As agriculture strives to feed an ever-increasing number of people, it must also adapt to increasing exposure to minute plastic particles. To learn about the accumulation of nanoplastics by plants, we prepared well-defined block copolymer nanoparticles by aqueous dispersion polymerisation. A fluorophore was incorporated via hydrazone formation and uptake into roots and protoplasts of Arabidopsis thaliana was investigated using confocal microscopy. Here we show that uptake is inversely proportional to nanoparticle size. Positively charged particles accumulate around root surfaces and are not taken up by roots or protoplasts, whereas negatively charged nanoparticles accumulate slowly and become prominent over time in the xylem of intact roots. Neutral nanoparticles penetrate rapidly into intact cells at the surfaces of plant roots and into protoplasts, but xylem loading is lower than for negative nanoparticles. These behaviours differ from those of animal cells and our results show that despite the protection of rigid cell walls, plants are accessible to nanoplastics in soil and water.

Image data:

Methods

Arabidopsis thaliana root preparation

A. thaliana ecotype Columbia-0 was used for all nanoparticle uptake experiments. The seeds were surface-sterilised using successive washes in 10% Bleach or 70% ethanol prior to sowing onto sterile ½ strength Murashige and Skoog (MS) medium (2.2 g/L MS supplemented with B5 vitamins, 1% sucrose, 1% agar, pH 5.8). Seeds were stratified in the dark for two days at 4°C prior to germination for 5 days at 22°C with 12-hour day length.

Protoplast isolation

Protoplast solution (600 mM Mannitol, 2 mM MgCl2, 2 mM CaCl2, 10 mM KCl, 2 mM MES, 0.1% w/v bovine serum albumin) was prepared and adjusted to pH 5.5 with Tris-HCl, 0.2 µm filtered, and stored at -20°C until use. To isolate protoplasts, 5-day-old Arabidopsis thaliana roots were transferred into enzyme solution (1.5% w/v Cellulase RS, 0.1% w/v Pectolyase in protoplast solution) and chopped finely using a sterile blade. The solution with chopped roots was transferred to a 35 mm round Petri dish and incubated in the dark at 25°C with constant agitation for at least 2 hr. The resulting cell suspension was filtered sequentially through 70 μm and 40 μm meshes pre-soaked with enzyme solution. The protoplasts in solution were carefully transferred to polystyrene culture tubes and an equal volume of fresh protoplast solution added, before centrifugation at 300 g for 5 min at 4°C. The supernatant was discarded, the protoplasts resuspended in the same volume of protoplast solution and centrifugation repeated. The protoplasts were resuspended in 500 μL protoplast solution and used directly.

Confocal Microscopy

Intact Arabidopsis roots were incubated with nanoparticle samples for an hour before visualisation under fluorescence confocal microscopy. Seedling roots were dipped into 100 microlitres of the nanoparticle solution (all 1 mg/ml in water) or water in a microfuge tube. For confocal microscopy, root or protoplast samples were mounted on glass slides (1.0-1.2 mm thick) with a long cover glass (22x50 mm, 0.16-0.19 mm thick) before visualisation using a Zeiss LSM 880 instrument under 40x objectives lens with excitation laser at 488 nm and collecting emission at 496 - 577 nm. The images were stacked and reconstructed by ZEN software and analysed using ImageJ software. After incubation with nanoparticles, roots were also stained with propidium iodide for 10 min and propidium fluorescence was visualised with excitation at 561 nm and emission collected from 580 – 718 nm.

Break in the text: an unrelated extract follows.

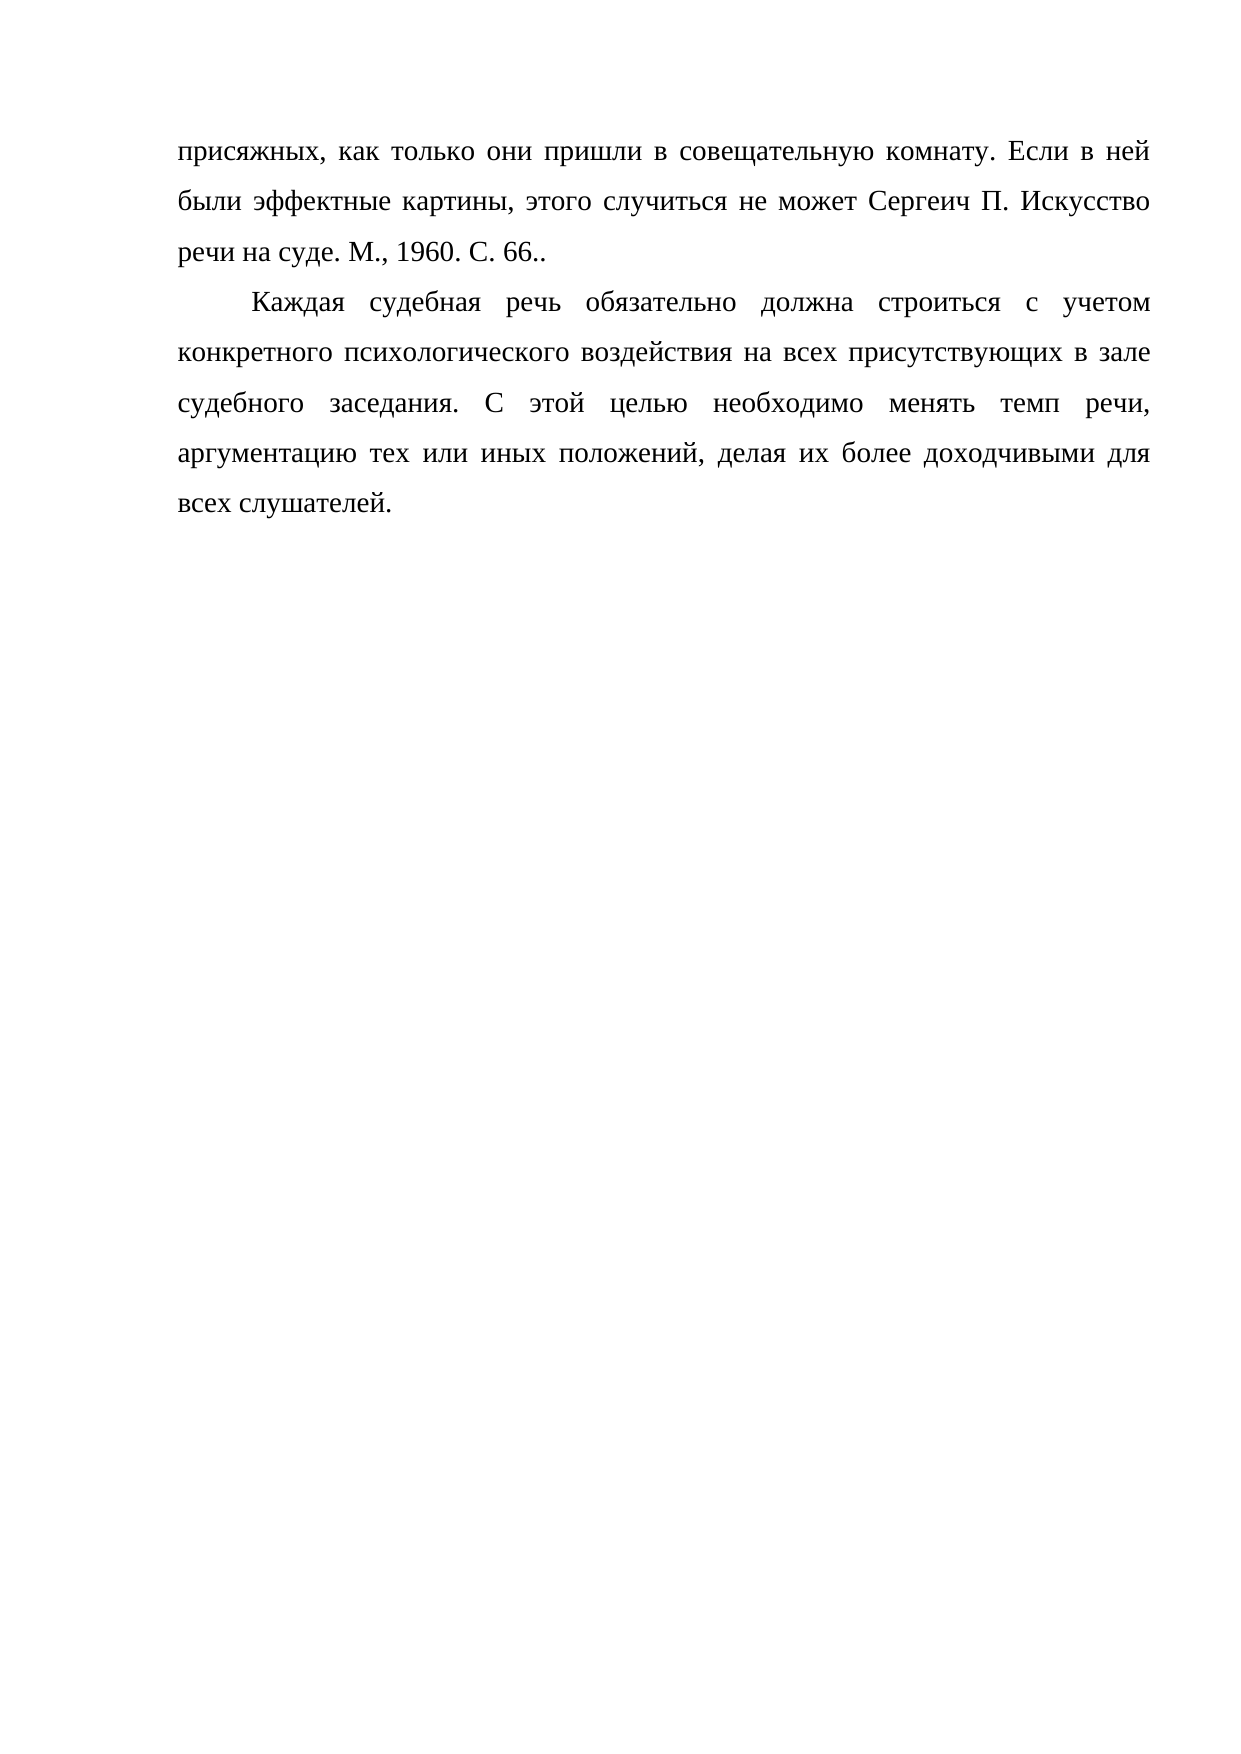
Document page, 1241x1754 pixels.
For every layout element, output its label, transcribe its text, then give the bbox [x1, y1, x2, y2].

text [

The files are .jpg image files of excel data files for qPCR data.

Files:

Folder names begin with a symbol to indicate the charge type on the nanoparticle for that set of images. This is followed by the name of the polymer used to make that nanoparticle and then the tissue from which the image is taken (root tip, root hair zone or protoplast). The time course files are given in folders named according to the time of collection post-treatment. All images are saved as .jpg files.